The proposal is truly simple: it uses anycast with per-flow forwarding. All servers have the same IP address, and the OpenFlow controller establishes a path from each client to one of the servers. In its most simplistic implementation, a flow entry is installed in all devices in the path every time a client establishes a session with a server (you could easily improve it by using MPLS LSPs or any other virtual circuit/tunneling mechanism in the core).
Now ask yourself: will this ever scale? Of course it won’t. It might be a good solution for long-lived sessions (after all, that’s how voice networks handle 800-numbers), but not for the data world where a single client could establish tens of TCP sessions per second.
A quick look back confirms that hunch: all technologies that required per-session state in every network device have failed. IntServ (with RSVP) never really took off on a global scale, and ATM-to-the-desktop failed miserably. The only two exceptions are global X.25 networks (they were so expensive that nobody ever established more than a few sessions) and voice networks (where sessions usually last for minutes ... or hours if teenagers get involved).
Load balancers work as well as they do because a single device in the whole path (load balancer) keeps the per-session state, and because you can scale them out – if they become overloaded, you just add another pair of redundant devices with new IP addresses to the load balancing pool (and use DNS-based load balancing on top of them).

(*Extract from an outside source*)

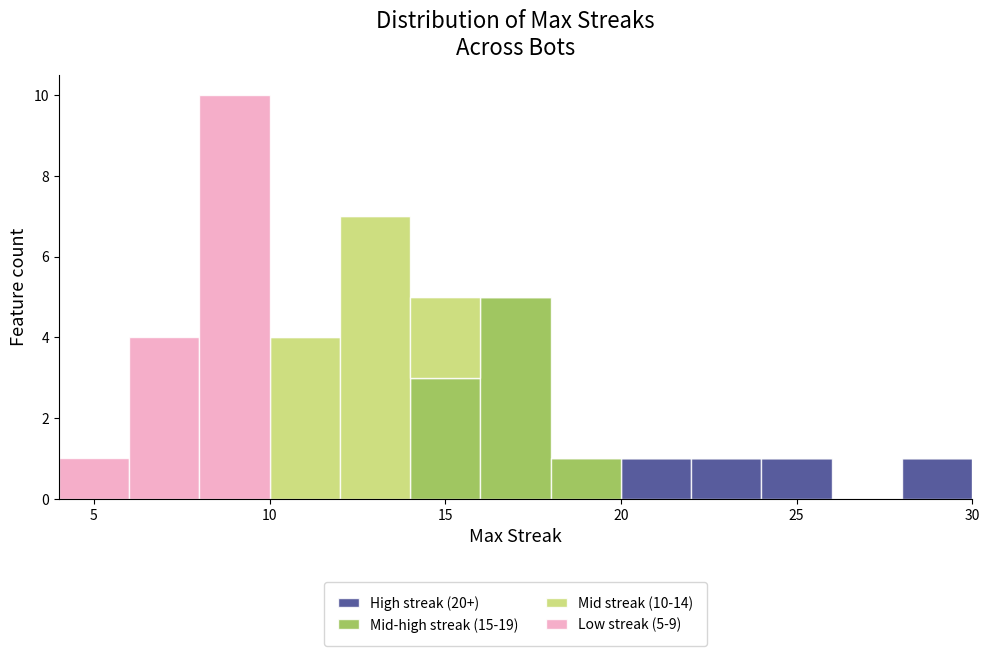

Which range on the x-axis has the tallest stacked bar (by total height)?

8 to 10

Some researchers have quickly figured out the scaling problem and there’s work being done to make the OpenFlow-based load balancing scale better, but one has to wonder: after they’re done and their solution scales, will it be any better than what we have today, or will it just be different?
Moral of the story – every time you hear about an incredible solution to a well-known problem ask yourself: why weren’t we using it in the past? Were we really that stupid or are there some inherent limitations that are not immediately visible? Will it scale? Is it resilient? Will it survive device or link failures? And don’t forget: history is a great teacher.